I think 3 major differences are:

  1. The 2nd case executes (in theory) 2 SQL queries. One to return Class+Id, the 2nd to return the actual list (probably using SELECT... FROM... WHERE id in (...). With all the pros/cons.

  2. The 2nd case ignores the NH 2nd level cache.

  3. The 2nd approach ignores the class thus you cannot use search with inheritance.

Dmitry
09/16/2009 05:00 AM by
Dmitry

The query in the second example would always hit the database but it would only be done once. You might hit a 2100 parameter limit if it uses the IN clause.

The first example can take advantage of the identity map.

Markus Zywitza
09/16/2009 05:29 AM by
Markus Zywitza

1) Original code loads proxies, the optimized code loads the full objects.

2) The optimized code loads only T while the original code loads T and subclasses of T

Bunter
09/16/2009 05:48 AM by
Bunter

Will the second one fail if no rows are returned by lucenesearch?

Johannes Gustafsson
09/16/2009 06:01 AM by
Johannes Gustafsson

The first query uses idAndClass.className to get the entity. If it is possible for idAndClass.className to be something else than T, then the second query could return an entirely different entity.

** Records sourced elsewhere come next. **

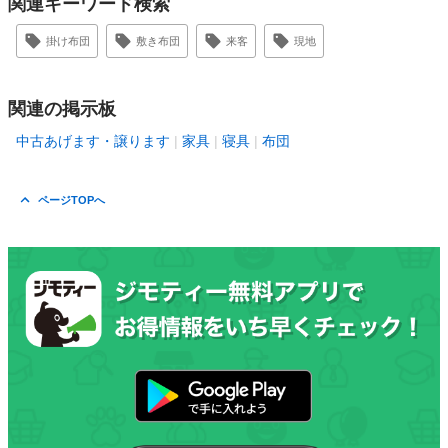
関連キーワード検索
掛け布団
敷き布団
来客
現地
関連の掲示板
中古あげます・譲ります
家具
寝具
布団
ページTOPへ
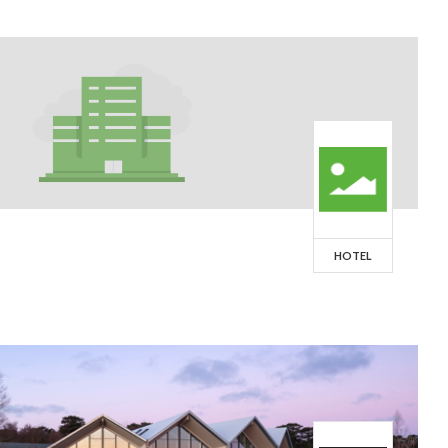
HOTEL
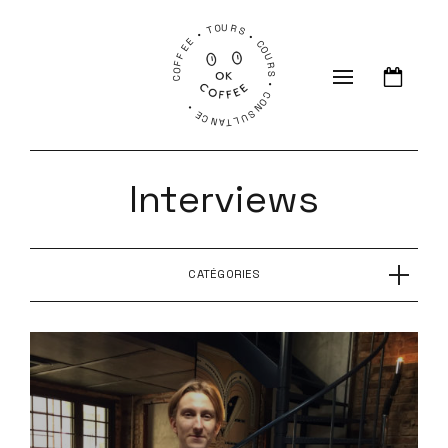
COFFEE • TOURS • COURS • CONSULTANCE •
Interviews
CATÉGORIES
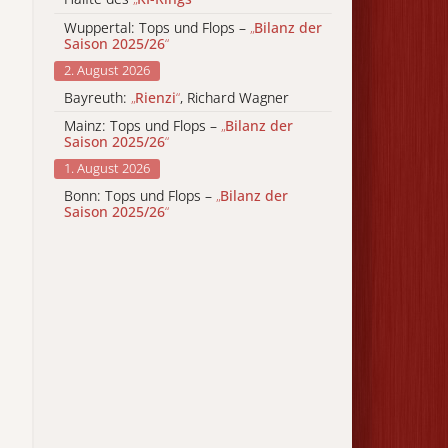
Wuppertal: Tops und Flops –
„
Bilanz der
Saison 2025/26
“
2. August 2026
Bayreuth:
„
Rienzi
“
, Richard Wagner
Mainz: Tops und Flops –
„
Bilanz der
Saison 2025/26
“
1. August 2026
Bonn: Tops und Flops –
„
Bilanz der
Saison 2025/26
“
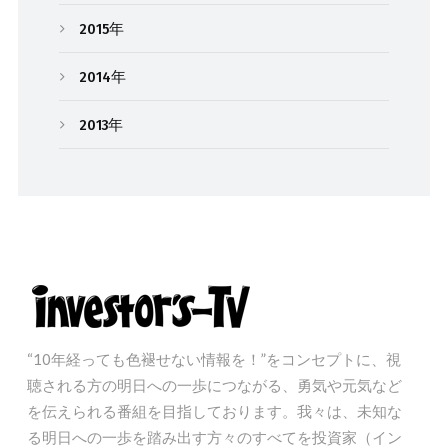
2015年
2014年
2013年
“10年経っても色褪せない情報を！”をコンセプトに、視
聴される方の明日への一歩につながる、勇気や元気など
を伝えられる番組を目指しております。我々は、未知な
る明日への一歩を踏み出す方々のすべてを投資家（イン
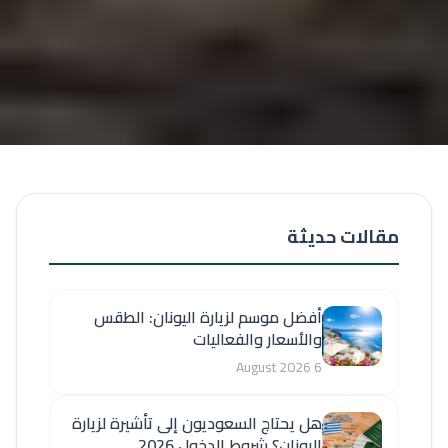
مقالات حديثة
أفضل موسم لزيارة اليونان: الطقس
والأسعار والفعاليات
6 August 2026
هل يحتاج السعوديون إلى تأشيرة لزيارة
اليونان؟ شروط الدخول 2026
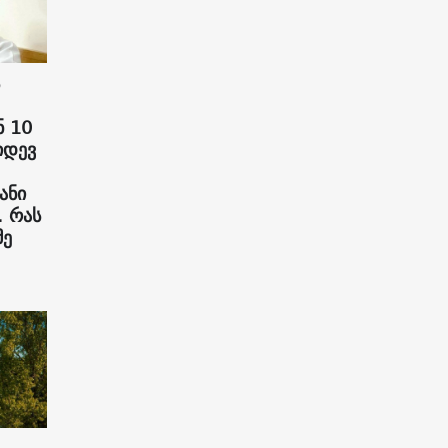
 10
იდევ
ანი
. რას
მე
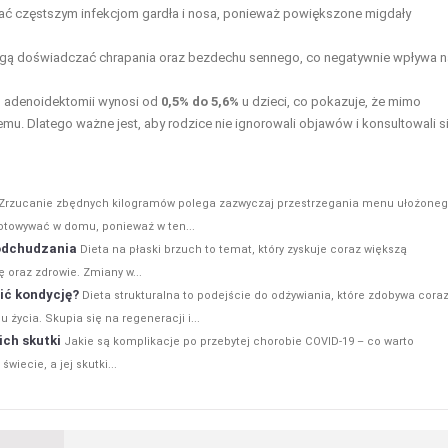
ć częstszym infekcjom gardła i nosa, ponieważ powiększone migdały
gą doświadczać chrapania oraz bezdechu sennego, co negatywnie wpływa n
o adenoidektomii wynosi od
0,5% do 5,6%
u dzieci, co pokazuje, że mimo
u. Dlatego ważne jest, aby rodzice nie ignorowali objawów i konsultowali si
Zrzucanie zbędnych kilogramów polega zazwyczaj przestrzegania menu ułożone
ygotowywać w domu, ponieważ w ten...
 odchudzania
Dieta na płaski brzuch to temat, który zyskuje coraz większą
 oraz zdrowie. Zmiany w...
ić kondycję?
Dieta strukturalna to podejście do odżywiania, które zdobywa cora
ycia. Skupia się na regeneracji i...
ich skutki
Jakie są komplikacje po przebytej chorobie COVID-19 – co warto
iecie, a jej skutki...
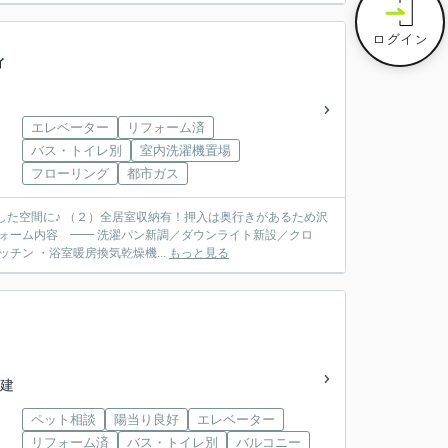
ログイン
ィ
エレベーター
リフォーム済
バス・トイレ別
室内洗濯機置場
フローリング
都市ガス
した空間に♪ （２）全居室収納有！押入は奥行きがあるため沢
 ━━ ・システムキッチン ・浴室暖房換気乾燥機...
もっと見る
階建
ペット相談
陽当り良好
エレベーター
リフォーム済
バス・トイレ別
バルコニー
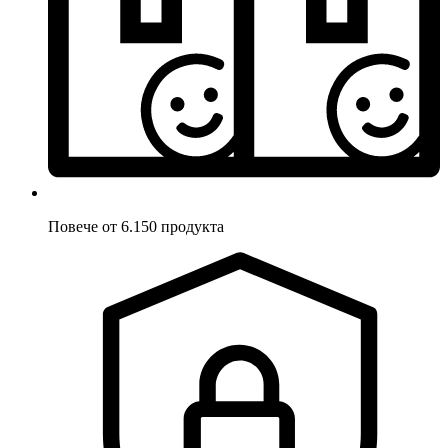
Повече от 6.150 продукта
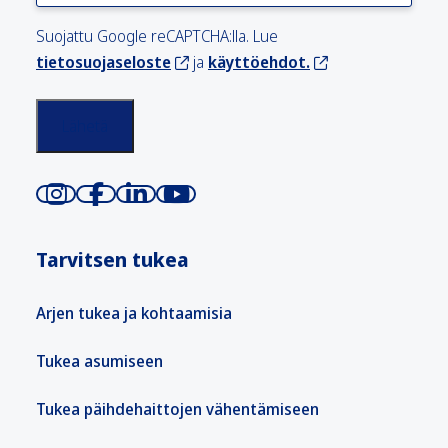
Suojattu Google reCAPTCHA:lla. Lue
tietosuojaseloste
ja
käyttöehdot.
Tarvitsen tukea
Arjen tukea ja kohtaamisia
Tukea asumiseen
Tukea päihdehaittojen vähentämiseen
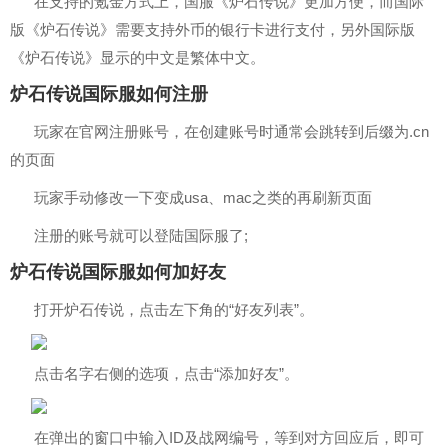
在支持的氪金方式上，国服《炉石传说》更加方便，而国际
版《炉石传说》需要支持外币的银行卡进行支付，另外国际版
《炉石传说》显示的中文是繁体中文。
炉石传说国际服如何注册
玩家在官网注册账号，在创建账号时通常会跳转到后缀为.cn
的页面
玩家手动修改一下变成usa、mac之类的再刷新页面
注册的账号就可以登陆国际服了;
炉石传说国际服如何加好友
打开炉石传说，点击左下角的“好友列表”。
点击名字右侧的选项，点击“添加好友”。
在弹出的窗口中输入ID及战网编号，等到对方回应后，即可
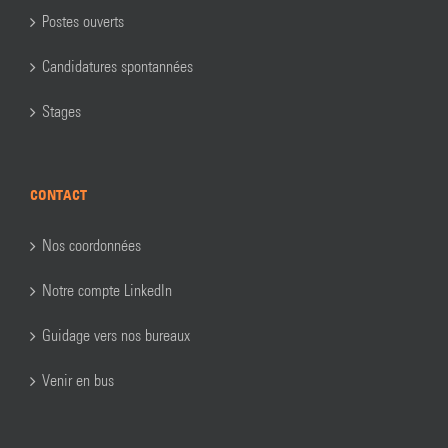
Postes ouverts
Candidatures spontannées
Stages
CONTACT
Nos coordonnées
Notre compte LinkedIn
Guidage vers nos bureaux
Venir en bus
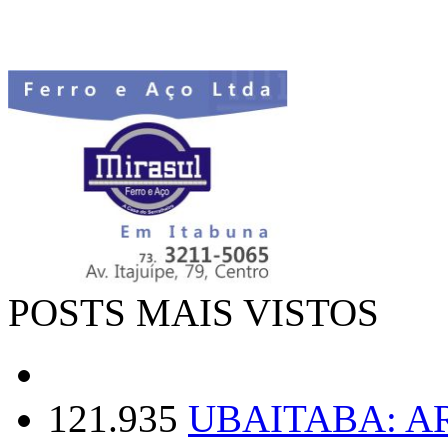
POSTS MAIS VISTOS
121.935
UBAITABA: 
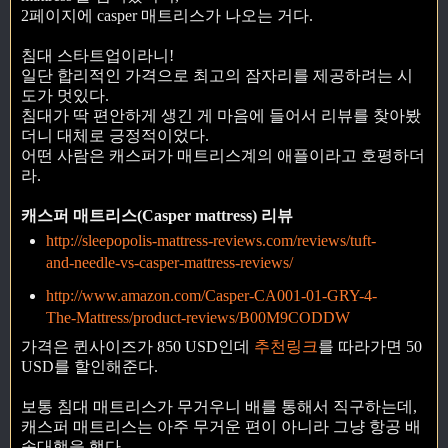
2페이지에 casper 매트리스가 나오는 거다.
침대 스타트업이라니!
일단 합리적인 가격으로 최고의 잠자리를 제공하려는 시
도가 멋있다.
침대가 딱 편안하게 생긴 게 마음에 들어서 리뷰를 찾아봤
더니 대체로 긍정적이었다.
어떤 사람은 캐스퍼가 매트리스계의 애플이라고 호평하더
라.
캐스퍼 매트리스(Casper mattress) 리뷰
http://sleepopolis-mattress-reviews.com/reviews/tuft-
and-needle-vs-casper-mattress-reviews/
http://www.amazon.com/Casper-CA001-01-GRY-4-
The-Mattress/product-reviews/B00M9CODDW
가격은 퀸사이즈가 850 USD인데
추천링크
를 따라가면 50
USD를 할인해준다.
보통 침대 매트리스가 무거우니 배를 통해서 직구하는데,
캐스퍼 매트리스는 아주 무거운 편이 아니라 그냥 항공 배
송대행을 했다.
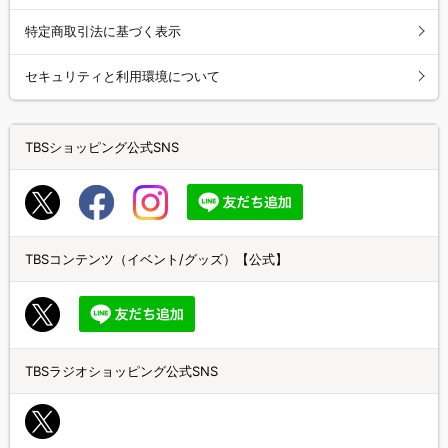
特定商取引法に基づく表示
セキュリティと利用環境について
TBSショッピング公式SNS
TBSコンテンツ（イベント/グッズ）【公式】
TBSラジオショッピング公式SNS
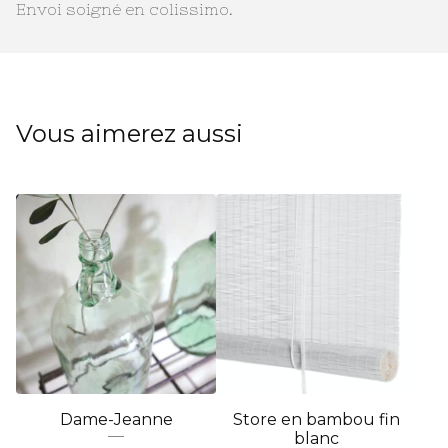
Envoi soigné en colissimo.
Vous aimerez aussi
Dame-Jeanne
Store en bambou fin
blanc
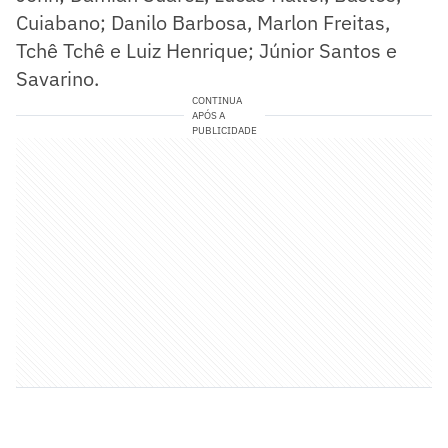
Cuiabano; Danilo Barbosa, Marlon Freitas,
Tchê Tchê e Luiz Henrique; Júnior Santos e
Savarino.
CONTINUA
APÓS A
PUBLICIDADE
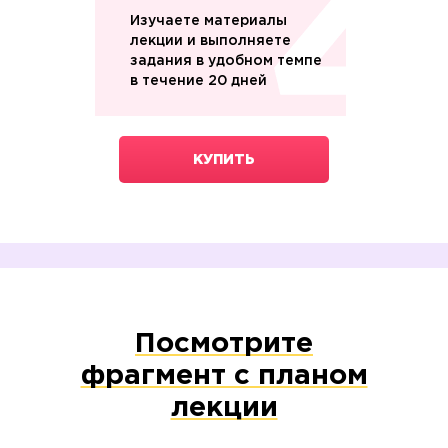
Изучаете материалы
лекции и выполняете
задания в удобном темпе
в течение 20 дней
КУПИТЬ
Посмотрите
фрагмент с планом
лекции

On the other hand, the first query would throw in this case.

Mogens Heller Grabe
09/16/2009 06:04 AM by
Mogens Heller Grabe

One difference is that the first version will take advantage of the 1st level cache and the 2nd level entity cache if it is enabled.

The second version will always go to the database.

Ayende Rahien
09/16/2009 09:00 AM by
Ayende Rahien

Configurator,

Sort order is one such problem, yes.

Ayende Rahien
09/16/2009 09:02 AM by
Ayende Rahien

Johannes,

Yep, that is a big change in behavior.

Ayende Rahien
09/16/2009 09:11 AM by
Ayende Rahien

Dmitriy,

1 isn't true, the DoLuceneQuery doesn't hit the DB.

Howard Pinsley
09/16/2009 03:34 PM by
Howard Pinsley

Expanding on what Johannes mentioned, it seems like you can actually get an non-matching item of type T that exits with an id that was returned by the Lucene search for an entirely different class?

Johannes Gustafsson
09/17/2009 06:51 AM by
Johannes Gustafsson

I Guess one solution could be some kind of this?

public IList <t Search <t(string query)

{

return session

    .CreateCriteria

<t()

    .Add(Restrictions.In("id", DoLuceneSearch(query).Where(x => typeof(T).IsAssignableFrom(Assembly.GetExecutingAssembly().GetType(x.className))).Select(x=>x.Id)))

    .List();

}

Chris Smith
09/17/2009 10:54 AM by
Chris Smith

I can see a big stinking NullReferenceException about to happen though :)

gunteman
09/20/2009 12:48 PM by
gunteman

It's important to at least have the option to use the IN query version, especially if the query should be decorated from other sources, such as Rhino.Security

Pawel Lesnikowski
09/21/2009 06:20 AM by
Pawel Lesnikowski

As far as I remember IN query has limits at least in Oracle database.

Comments have been closed on this topic.